This week marks the 500th column for When Coal Was King. One company stands out of nearly a quarter of the photos which have appeared – the Pacific Coast Company. Shown here is the new logo of their subsidiary, Pacific Coast Coal Company, circa 1927.
The complicated local history of the company, which helped steer the early development of King County, began with the opening of a mine and the town that grew up around it – Newcastle.
That event precipitated the establishment of a local railroad, the Seattle & Walla Walla. Other coal mines were opened in Black Diamond and Franklin, providing more transportation links.
Much of the mined coal was destined for California, necessitating a fleet of vessels and ships. However, to load and off-load coal required docks and wharves.

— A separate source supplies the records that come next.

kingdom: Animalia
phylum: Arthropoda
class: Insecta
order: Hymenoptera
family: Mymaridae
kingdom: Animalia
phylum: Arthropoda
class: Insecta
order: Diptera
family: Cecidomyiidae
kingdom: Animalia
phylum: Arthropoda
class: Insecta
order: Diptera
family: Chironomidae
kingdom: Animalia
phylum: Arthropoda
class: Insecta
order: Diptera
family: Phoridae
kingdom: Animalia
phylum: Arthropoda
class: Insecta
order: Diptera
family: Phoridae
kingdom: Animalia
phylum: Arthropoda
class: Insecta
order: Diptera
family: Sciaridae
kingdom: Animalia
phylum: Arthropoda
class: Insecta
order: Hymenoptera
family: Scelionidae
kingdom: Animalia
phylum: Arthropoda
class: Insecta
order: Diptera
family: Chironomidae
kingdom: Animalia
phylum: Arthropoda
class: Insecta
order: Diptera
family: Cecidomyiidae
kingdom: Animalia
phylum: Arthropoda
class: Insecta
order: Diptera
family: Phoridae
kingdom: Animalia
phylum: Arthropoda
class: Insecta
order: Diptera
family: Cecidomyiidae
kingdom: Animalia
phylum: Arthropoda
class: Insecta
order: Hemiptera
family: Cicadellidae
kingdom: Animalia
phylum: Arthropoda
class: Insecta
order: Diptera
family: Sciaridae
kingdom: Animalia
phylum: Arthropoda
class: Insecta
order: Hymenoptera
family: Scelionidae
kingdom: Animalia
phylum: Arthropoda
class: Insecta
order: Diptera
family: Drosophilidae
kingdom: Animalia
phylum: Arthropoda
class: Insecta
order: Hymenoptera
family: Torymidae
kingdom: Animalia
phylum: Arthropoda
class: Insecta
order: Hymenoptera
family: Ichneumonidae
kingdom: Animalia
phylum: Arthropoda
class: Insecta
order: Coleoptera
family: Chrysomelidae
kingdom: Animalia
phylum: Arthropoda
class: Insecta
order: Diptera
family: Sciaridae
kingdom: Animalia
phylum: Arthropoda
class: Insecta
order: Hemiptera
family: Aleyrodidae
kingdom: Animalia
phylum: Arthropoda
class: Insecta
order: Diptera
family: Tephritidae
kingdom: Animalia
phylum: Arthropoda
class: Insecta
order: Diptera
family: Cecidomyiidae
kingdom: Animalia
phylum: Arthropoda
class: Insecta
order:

With the backbone pieces in place, new mines were developed, company towns built, rail extended, wharves improved, and ships sent sailing.
From this tangle of interests, the Pacific Coast Company was born in 1897 and was comprised of subsidiaries operating coal mines, railroads, ships, wharves, docks, and eventually a cement division.
By 1916 their coal arm, Pacific Coast Coal owned seven mines with an annual capacity of one million tons. Two railroad subsidiaries controlled 225 miles of track to move coal, oil, and passengers. Pacific Coast Steamship maintained a sizable fleet of commodity and passenger vessels connecting an unbroken chain of ports stretching from San Diego to Nome, Alaska.
By the 1950s the component parts of this once great company were being sold off by its new chairman, Hugh Jacks, who assumed control in the late 1940s and saw potential tax benefits in the company’s books.